### The task
Please reproduce the lines of the listing below, beginning at the line that contains "Recentes postagens" and stopping after the line that contains "sobre a importância da".

Stored data: Begin

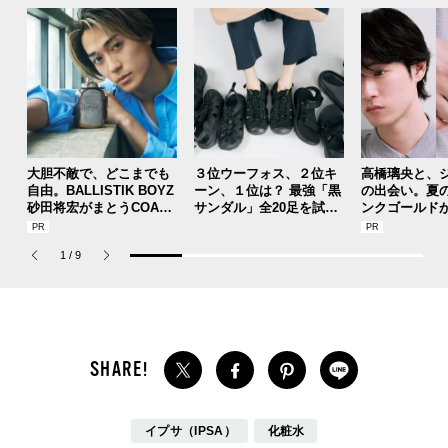
大胆不敵で、どこまでも
３位ウーフォス、２位キ
高橋璃央と、
自由。BALLISTIK BOYZ
ーン、１位は？ 最強「黒
の出会い。夏
砂田将宏がまとうCOACH
サンダル」全20足を試着
ンクゴールド
の新作フレグランス「コ
した服好きモデルのマイ
SUMMER PIN
ーチ ピュア プラチナム
ベストを本音レビューで
Jouete! Vol.1
1
/
9
パルファム」
お届け！
イプサ（IPSA）
化粧水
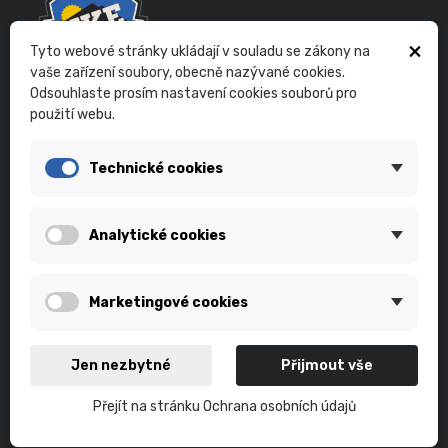
×
Tyto webové stránky ukládají v souladu se zákony na
vaše zařízení soubory, obecně nazývané cookies.
Odsouhlaste prosím nastavení cookies souborů pro
použití webu.
E-shop projektu MTB Škola BIKESKILLS | vše pro bikery a cyklisty
Technické cookies
V E-shopu naleznete produkty našich partnerů, které sami
používáme. Nově pak poskytujeme servis kol s individuálním
přístupem. Samozřejmostí je základ našeho projektu - individuální a
skupinová výuka technické jízdy na kole v terénu.
Analytické cookies
MOŽNOSTI PLATBY
Marketingové cookies
ZÁKONNÉ PODMÍNKY
Jen nezbytné
Přijmout vše
Obchodní podmínky
Přejít na stránku Ochrana osobních údajů
Dodací podmínky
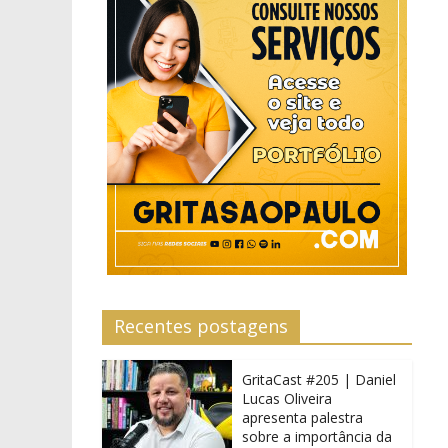
Recentes postagens
GritaCast #205 | Daniel
Lucas Oliveira
apresenta palestra
sobre a importância da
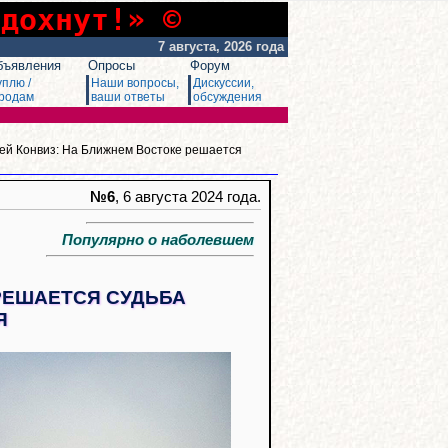
сдохнут!» ©
7 августа, 2026 года
бъявления
Опросы
Форум
уплю /
Наши вопросы,
Дискуссии,
родам
ваши ответы
обсуждения
ей Конвиз: На Ближнем Востоке решается
№6
, 6 августа 2024 года.
Популярно о наболевшем
РЕШАЕТСЯ СУДЬБА
Я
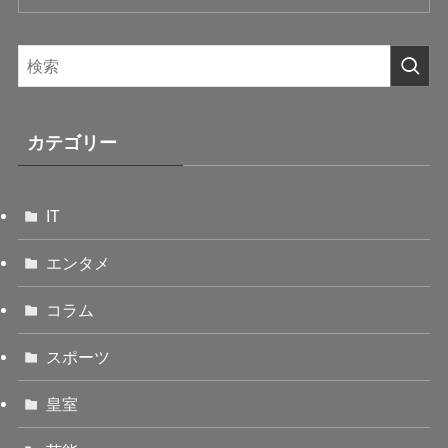
カテゴリー
IT
エンタメ
コラム
スポーツ
皇室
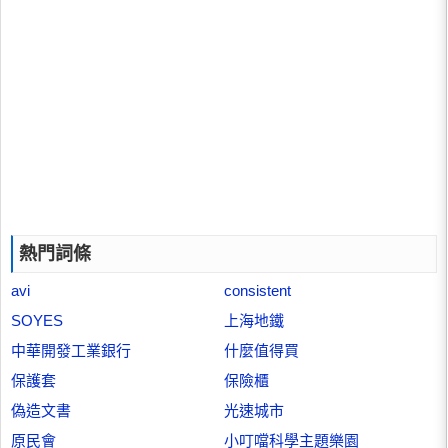
熱門詞條
avi
consistent
SOYES
上海地鐵
中華開發工業銀行
什麼值得買
保護套
保險櫃
偽造文書
光速城市
原民會
小叮噹科學主題樂園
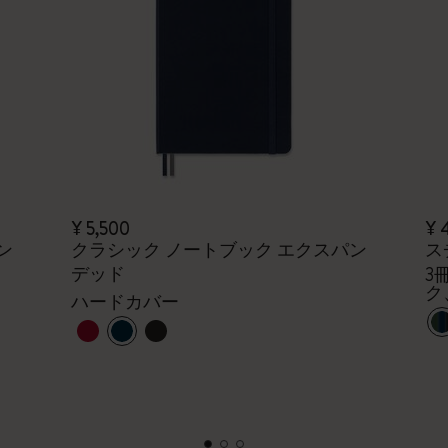
¥ 5,500
¥ 
ン
クラシック ノートブック エクスパン
ス
デッド
3
ク
ハードカバー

Stored data: End

### Result of the task
Recentes postagens
GritaCast #205 | Daniel
Lucas Oliveira
apresenta palestra
sobre a importância da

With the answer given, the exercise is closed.